07 Apr 2019 » James Diao » Boston, MA


After wrapping up two of my undergraduate research projects (on an analysis pipeline and data resource), I’ve been thinking about how much went into them: how much work I’ve put in and how much I’ve learned. Working in Gerstein Lab has taught me a ton about bioinformatics research, but also about the process, pace, and zeitgeist of academia.

Timeline of my two projects in Gerstein Lab

Gerstein Lab Timeline

Acronyms: ISEV, International Society on Extracellular Vesicles (conference); NESS, New England Science Symposium; YURA/YURC: Yale Undergraduate Research Association/Conference; HMS M1, Harvard Medical School, year 1

It took around 1 year to get results worth talking about. The next 1.5 years involved a lot of validation, fine-tuning, and updating (the exRNA Atlas resource and pipeline requirements both grew rapidly). In that time, we also put together abstracts and presentations to share our work with the exRNA community and get their feedback. Only then were we able to write and submit a manuscript and begin the lengthy peer review process.


In undergrad, I split my time between two labs: clinical genetics with Zak Lab and bioinformatics with Gerstein Lab. Although I spent at least as much time on and learned just as much from the former (if not more), I’m going to focus on the latter for now.

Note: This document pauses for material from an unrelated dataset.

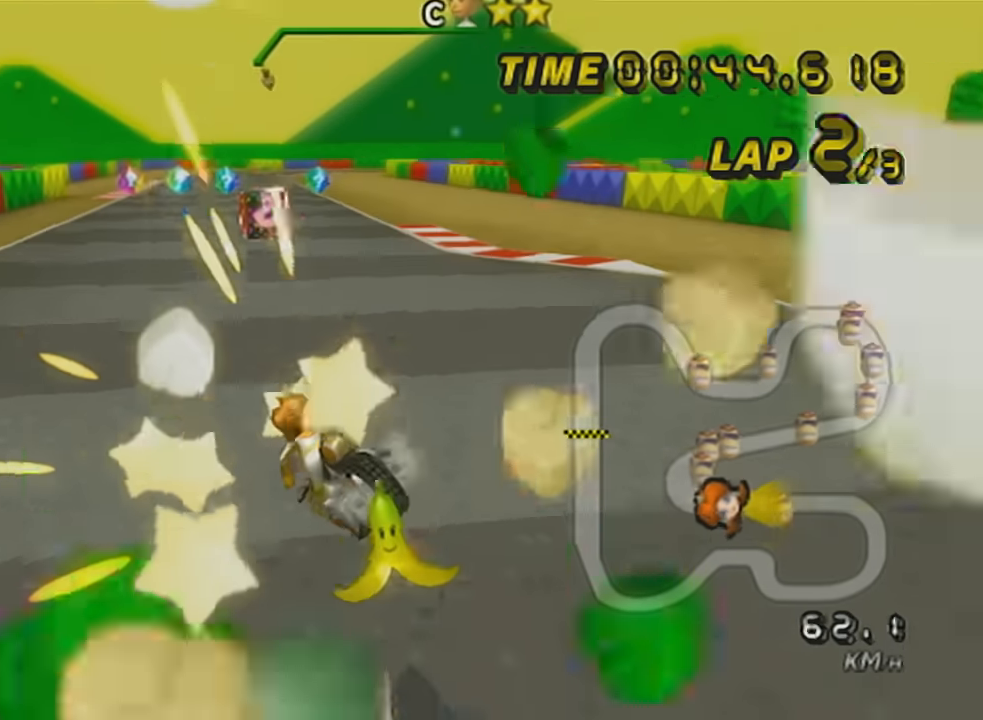
{"buttons": ["A", "X", "R1"], "left_stick": "up", "events": [[16, "left_stick", "up"], [200, "X", "down"]]}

Aside from some not-very-productive wet lab work in high school, Gerstein Lab was my first serious exposure to research. I worked there for almost all of undergrad–starting freshman summer, all the way up to my senior thesis in Statistics & Data Science. It’s been interesting to reflect on how much has happened throughout the course of this project. Just looking back on our 2017 and 2018 abstracts in ISEV is enough to show how far the research has come.

Joining the Lab

I first heard about the Gerstein Lab through Jason Liu, a Yale student whom I met at a summer camp before high school. He reached out when I was admitted and talked about some of the things he was involved in. When he showed me some of his bioinformatics work on his laptop, I was so impressed (honestly, a large part from how cool the command-line looked and how fast he could tab-complete through directories). When it came time to decide on a summer internship, research in Gerstein Lab was the only job I considered. Sometimes I think about how my life would have been different if I had never gone to that math camp and met Jason. Would I have ever found my way to bioinformatics, or chosen to major in Statistics & Data Science? Would I have spent that time on bench work or epidemiology instead? Who knows! Either way, it’s interesting to think about how my life direction may have pivoted off of this one connection.

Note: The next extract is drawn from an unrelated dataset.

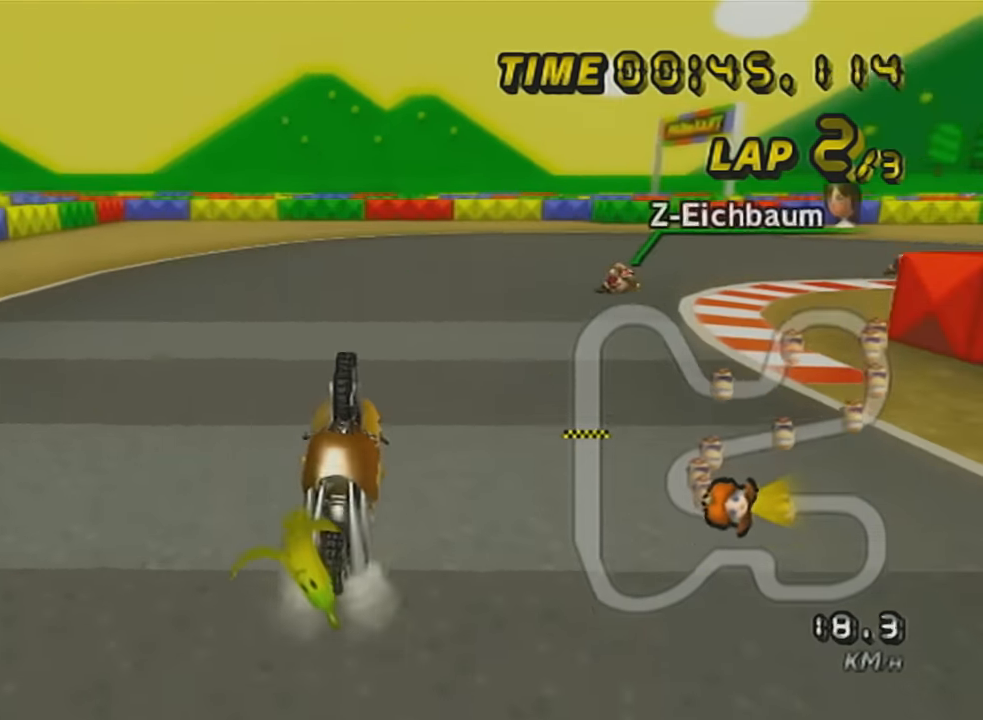
{"buttons": ["A", "X", "R1"], "left_stick": "up", "events": []}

The long and rocky road to publishing

When the first papers published using our tools started to emerge, my mentor told me that the lab was going to publish a manuscript on the pipeline, and that I could contribute to its writing as a co-author. At that point, I had already set my heart on exploring more clinical informatics research (enter Zak Lab), but it was wonderfully exciting news, and I eagerly kept tabs on the progress of the manuscript and contributed to updates and edits as needed.

Over the next few years, various issues came up. Rob (the original first-author) left the lab to join a biotech startup. His new job kept him busy and the momentum to publish stalled. On our end, other ERCC projects (such as the exRNA Atlas) began to mature and take priority. It wasn’t until late 2017 (now 2.5 years into the project) that my mentor wrote up the exceRpt paper, and that our collaborators at Baylor College of Medicine began rallying co-authors for the exRNA Atlas paper.

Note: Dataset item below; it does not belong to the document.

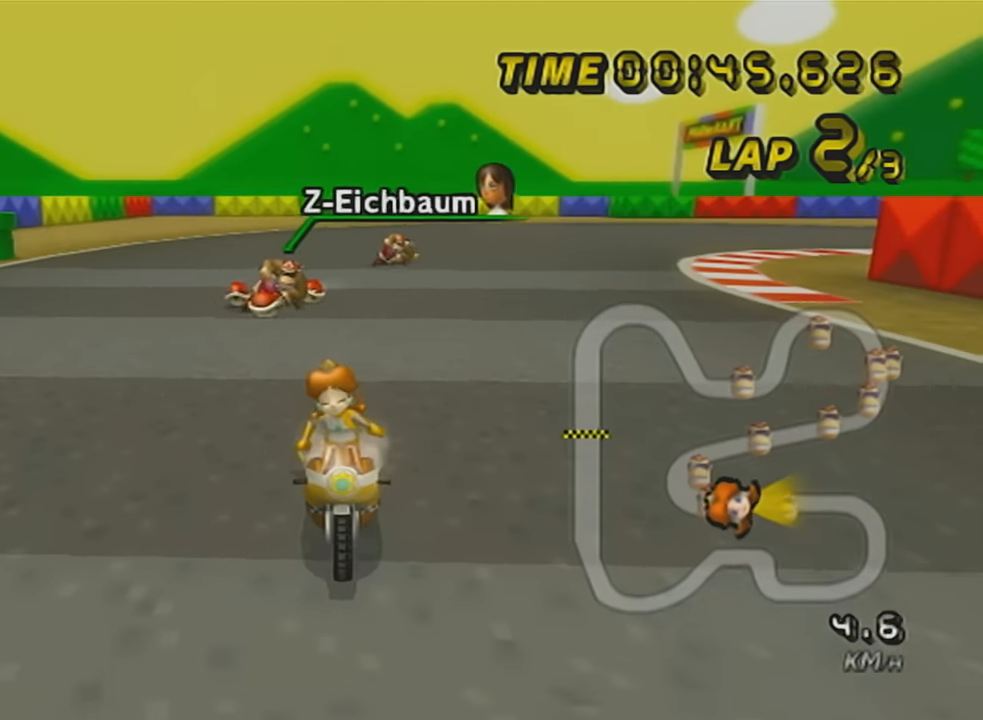
{"buttons": ["A", "X", "R1"], "left_stick": "up", "events": []}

But even with the completed manuscripts, the publication date was restricted by another factor. The ERCC intended to be submit its major papers as a “publication package” to the same family of journals. The full package of 18 papers, when finally published, looked like this:

ERCC Publication Package

Coordinating preparation for so many papers by hundreds of co-authors across the multi-institutional consortium proved to be challenging. Peer review (and the additional work requested by reviewers) added even more time. By the time the papers came out, it had been almost exactly 4 years since I started everything.

Obligatory complaining about Reviewer 3

It’s no secret that peer reviewers often disagree on their evaluations. There are countless memes of this on grad school memes with relatable themes. Here are two of my favorites:

Reviewer 3 Comic Venn Diagram Reviewer 3 Comic Monster

Exhibit A: Reviewer responses to our resubmission of the exRNA Atlas paper

Reviewer 3 Comments

*Followed by a page and a half of criticisms

Concluding thoughts

I’ve since moved on from molecular bioinformatics work, but this project was an invaluable first step into computational research and data analysis. Besides technical skills, it taught me the importance of the non-scientific part of science: all of the writing, presenting, defending, and editing that goes into convincing others that your work is good.

Although this path to publication was rocky and long (and I had definitely given up on it a couple times), I’m grateful that everything ended up working out. I’m proud of the work I put in, and I think it’s a good thing for science and reproducibility that the details of these resources are peer-reviewed and widely distributed.